*INPUT DATA*:
=== Section Start ===

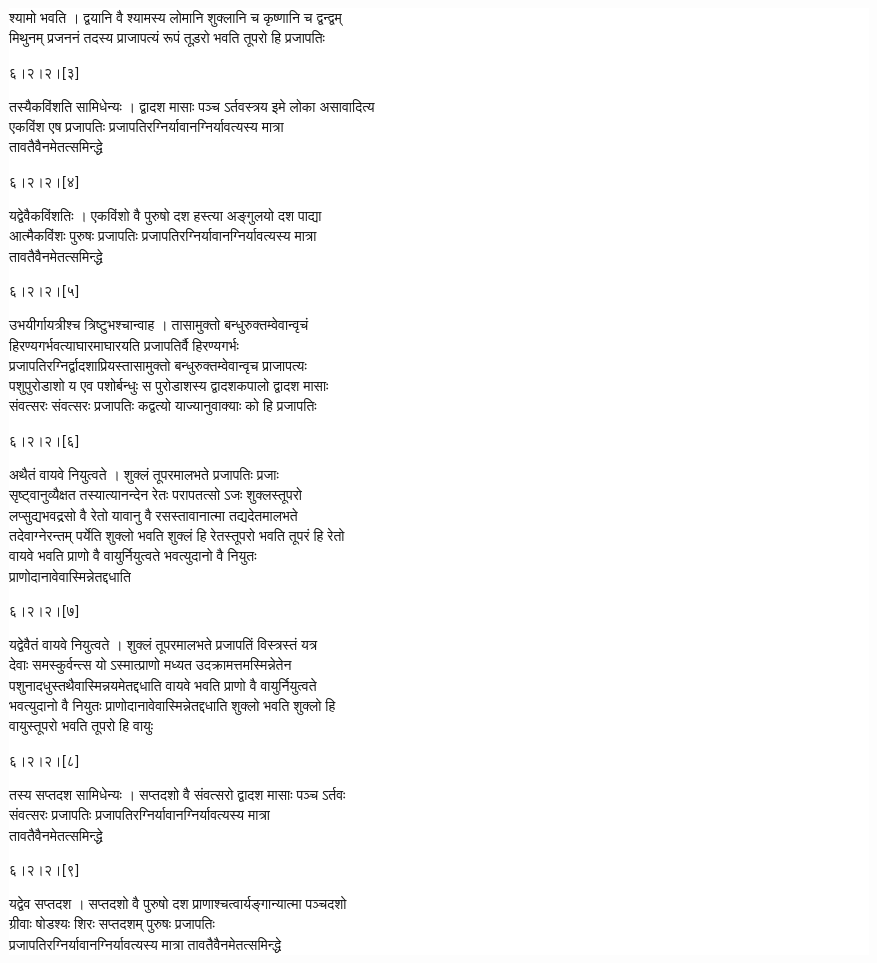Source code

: श्यामो भवति । द्वयानि वै श्यामस्य लोमानि शुक्लानि च कृष्णानि च द्वन्द्वम्  
मिथुनम् प्रजननं तदस्य प्राजापत्यं रूपं तूड़रो भवति तूपरो हि प्रजापतिः   
  
  
  
६।२।२।[३]  
  
तस्यैकविंशति सामिधेन्यः । द्वादश मासाः पञ्च ऽर्तवस्त्रय इमे लोका असावादित्य  
एकविंश एष प्रजापतिः प्रजापतिरग्निर्यावानग्निर्यावत्यस्य मात्रा  
तावतैवैनमेतत्समिन्द्धे  
  
  
  
६।२।२।[४]  
  
यद्वेवैकविंशतिः । एकविंशो वै पुरुषो दश हस्त्या अङ्गुलयो दश पाद्या  
आत्मैकविंशः पुरुषः प्रजापतिः प्रजापतिरग्निर्यावानग्निर्यावत्यस्य मात्रा  
तावतैवैनमेतत्समिन्द्धे   
  
  
  
६।२।२।[५]  
  
उभयीर्गायत्रीश्च त्रिष्टुभश्चान्वाह । तासामुक्तो बन्धुरुक्तम्वेवान्वृचं  
हिरण्यगर्भवत्याघारमाघारयति प्रजापतिर्वै हिरण्यगर्भः  
प्रजापतिरग्निर्द्वादशाप्रियस्तासामुक्तो बन्धुरुक्तम्वेवान्वृच प्राजापत्यः  
पशुपुरोडाशो य एव पशोर्बन्धुः स पुरोडाशस्य द्वादशकपालो द्वादश मासाः  
संवत्सरः संवत्सरः प्रजापतिः कद्वत्यो याज्यानुवाक्याः को हि प्रजापतिः  
  
  
  
६।२।२।[६]  
  
अथैतं वायवे नियुत्वते । शुक्लं तूपरमालभते प्रजापतिः प्रजाः  
सृष्ट्वानुव्यैक्षत तस्यात्यानन्देन रेतः परापतत्सो ऽजः शुक्लस्तूपरो  
लप्सुद्यभवद्रसो वै रेतो यावानु वै रसस्तावानात्मा तद्यदेतमालभते  
तदेवाग्नेरन्तम् पर्येति शुक्लो भवति शुक्लं हि रेतस्तूपरो भवति तूपरं हि रेतो  
वायवे भवति प्राणो वै वायुर्नियुत्वते भवत्युदानो वै नियुतः  
प्राणोदानावेवास्मिन्नेतद्दधाति  
  
  
  
६।२।२।[७]  
  
यद्वेवैतं वायवे नियुत्वते । शुक्लं तूपरमालभते प्रजापतिं विस्त्रस्तं यत्र  
देवाः समस्कुर्वन्त्स यो ऽस्मात्प्राणो मध्यत उदक्रामत्तमस्मिन्नेतेन  
पशुनादधुस्तथैवास्मिन्नयमेतद्दधाति वायवे भवति प्राणो वै वायुर्नियुत्वते  
भवत्युदानो वै नियुतः प्राणोदानावेवास्मिन्नेतद्दधाति शुक्लो भवति शुक्लो हि  
वायुस्तूपरो भवति तूपरो हि वायुः  
  
  
  
६।२।२।[८]  
  
तस्य सप्तदश सामिधेन्यः । सप्तदशो वै संवत्सरो द्वादश मासाः पञ्च ऽर्तवः  
संवत्सरः प्रजापतिः प्रजापतिरग्निर्यावानग्निर्यावत्यस्य मात्रा  
तावतैवैनमेतत्समिन्द्धे  
  
  
  
६।२।२।[९]  
  
यद्वेव सप्तदश । सप्तदशो वै पुरुषो दश प्राणाश्चत्वार्यङ्गान्यात्मा पञ्चदशो  
ग्रीवाः षोडश्यः शिरः सप्तदशम् पुरुषः प्रजापतिः  
प्रजापतिरग्निर्यावानग्निर्यावत्यस्य मात्रा तावतैवैनमेतत्समिन्द्धे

=== Section End ===

*WHAT TO PRODUCE*:
Output every entry verbatim. Pictures do not belong in the copy.

*EXERCISE ANSWER*:
Source code

: श्यामो भवति । द्वयानि वै श्यामस्य लोमानि शुक्लानि च कृष्णानि च द्वन्द्वम्  
मिथुनम् प्रजननं तदस्य प्राजापत्यं रूपं तूड़रो भवति तूपरो हि प्रजापतिः   
  
  
  
६।२।२।[३]  
  
तस्यैकविंशति सामिधेन्यः । द्वादश मासाः पञ्च ऽर्तवस्त्रय इमे लोका असावादित्य  
एकविंश एष प्रजापतिः प्रजापतिरग्निर्यावानग्निर्यावत्यस्य मात्रा  
तावतैवैनमेतत्समिन्द्धे  
  
  
  
६।२।२।[४]  
  
यद्वेवैकविंशतिः । एकविंशो वै पुरुषो दश हस्त्या अङ्गुलयो दश पाद्या  
आत्मैकविंशः पुरुषः प्रजापतिः प्रजापतिरग्निर्यावानग्निर्यावत्यस्य मात्रा  
तावतैवैनमेतत्समिन्द्धे   
  
  
  
६।२।२।[५]  
  
उभयीर्गायत्रीश्च त्रिष्टुभश्चान्वाह । तासामुक्तो बन्धुरुक्तम्वेवान्वृचं  
हिरण्यगर्भवत्याघारमाघारयति प्रजापतिर्वै हिरण्यगर्भः  
प्रजापतिरग्निर्द्वादशाप्रियस्तासामुक्तो बन्धुरुक्तम्वेवान्वृच प्राजापत्यः  
पशुपुरोडाशो य एव पशोर्बन्धुः स पुरोडाशस्य द्वादशकपालो द्वादश मासाः  
संवत्सरः संवत्सरः प्रजापतिः कद्वत्यो याज्यानुवाक्याः को हि प्रजापतिः  
  
  
  
६।२।२।[६]  
  
अथैतं वायवे नियुत्वते । शुक्लं तूपरमालभते प्रजापतिः प्रजाः  
सृष्ट्वानुव्यैक्षत तस्यात्यानन्देन रेतः परापतत्सो ऽजः शुक्लस्तूपरो  
लप्सुद्यभवद्रसो वै रेतो यावानु वै रसस्तावानात्मा तद्यदेतमालभते  
तदेवाग्नेरन्तम् पर्येति शुक्लो भवति शुक्लं हि रेतस्तूपरो भवति तूपरं हि रेतो  
वायवे भवति प्राणो वै वायुर्नियुत्वते भवत्युदानो वै नियुतः  
प्राणोदानावेवास्मिन्नेतद्दधाति  
  
  
  
६।२।२।[७]  
  
यद्वेवैतं वायवे नियुत्वते । शुक्लं तूपरमालभते प्रजापतिं विस्त्रस्तं यत्र  
देवाः समस्कुर्वन्त्स यो ऽस्मात्प्राणो मध्यत उदक्रामत्तमस्मिन्नेतेन  
पशुनादधुस्तथैवास्मिन्नयमेतद्दधाति वायवे भवति प्राणो वै वायुर्नियुत्वते  
भवत्युदानो वै नियुतः प्राणोदानावेवास्मिन्नेतद्दधाति शुक्लो भवति शुक्लो हि  
वायुस्तूपरो भवति तूपरो हि वायुः  
  
  
  
६।२।२।[८]  
  
तस्य सप्तदश सामिधेन्यः । सप्तदशो वै संवत्सरो द्वादश मासाः पञ्च ऽर्तवः  
संवत्सरः प्रजापतिः प्रजापतिरग्निर्यावानग्निर्यावत्यस्य मात्रा  
तावतैवैनमेतत्समिन्द्धे  
  
  
  
६।२।२।[९]  
  
यद्वेव सप्तदश । सप्तदशो वै पुरुषो दश प्राणाश्चत्वार्यङ्गान्यात्मा पञ्चदशो  
ग्रीवाः षोडश्यः शिरः सप्तदशम् पुरुषः प्रजापतिः  
प्रजापतिरग्निर्यावानग्निर्यावत्यस्य मात्रा तावतैवैनमेतत्समिन्द्धे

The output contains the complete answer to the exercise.